Das deutsche Fernabsatzgesetz hatte die kostenlose Rücksendung für Verbraucher geregelt. Obwohl sich diese Regelung geändert hat, wirkt sie immer noch nach. Verbraucher sind nicht bereit, für Retouren zu zahlen. In anderen Ländern reagieren die Händler auf die enorme Quote an Rücksendungen durch die Einführung von Strafgebühren. 31 Prozent aller Befragten wollen so die Wirtschaftlichkeit des Omni-Channel Angebots erhöhen. Doch der deutsche Handel ist gezwungen, andere Wege zu suchen und zu finden. Diese Sonderbelastung erhöht den Druck auf die Händler, den Kosten-Nachteil durch optimierte Lieferketten auszugleichen.

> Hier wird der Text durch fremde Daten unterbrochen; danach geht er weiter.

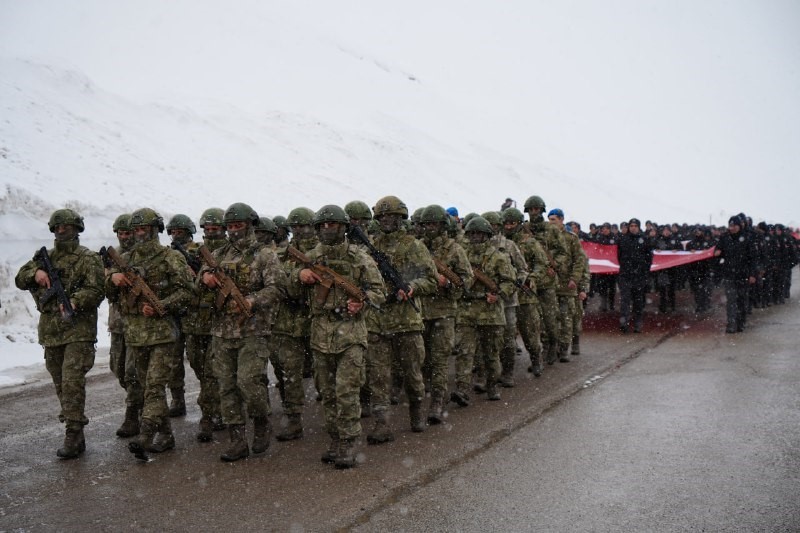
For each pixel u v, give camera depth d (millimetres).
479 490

Dirk Homberg, Key Account Executive Retail/CPG bei JDA Software erklärt die Problematik und Dringlichkeit sofortigen Handelns: "Der Handel steht vor einem Problem - seit Jahren investiert er, um die neuen Anforderungen wie eine Online-Plattform oder Services wie Click&Collect einzuführen und zu etablieren. Gleichzeitig minimieren die neuen Services den Profit. Doch um den Profit wieder zu steigern, bedarf es zuvor einer weiteren Investition in automatisierte Tools der Supply Chain zur Effizienzsteigerung. Ansonsten werden viele Online- und Einzelhändler dem Kostendruck erliegen und verschwinden."

Die neue Rolle der Läden als Beratungspunkt, Erlebniskulisse und Abholstation

Kunden kommen mit hohen Service-Erwartungen auf den Handel zu. Die Händler müssen sich den Kundenanforderungen stellen und gleichzeitig die Wirtschaftlichkeit im Auge behalten. 41 Prozent der deutschen Händler wollen ihre Geschäfte für eine schnelle Belieferung wie Same-Day Delivery nutzen und 47 Prozent werden Geld investieren, um ihre Läden zur besseren Erfüllung der Kundenanforderungen auch als Abholstation zu verwenden.

Statt paralleler Lieferketten für Online-Shop und Laden geht es im Omni-Channel darum, ein integriertes Netzwerk aufzubauen, in dem Lager, Läden und der Online-Channel neue Rollen übernehmen. Transparente Warehouse Management-Systeme und intelligente IT-Lösungen im ständigen Datenabgleich sind unerlässlich. Denn die Kunden wählen selbst, ob sie Artikel online zurückschicken oder das Geschäft vor Ort aufsuchen.

Der Laden wandelt sich zur neuen Anlaufstelle für Kunden. Er ist Beratungspunkt, Erlebniskulisse und übernimmt gleichzeitig immer öfter eine Rolle als Abhohlstation in der Supply Chain. Die Optimierung der Supply Chain und die Weiterentwicklung zum digitalen stationären Handel werden für viele Händler zur Existenzfrage.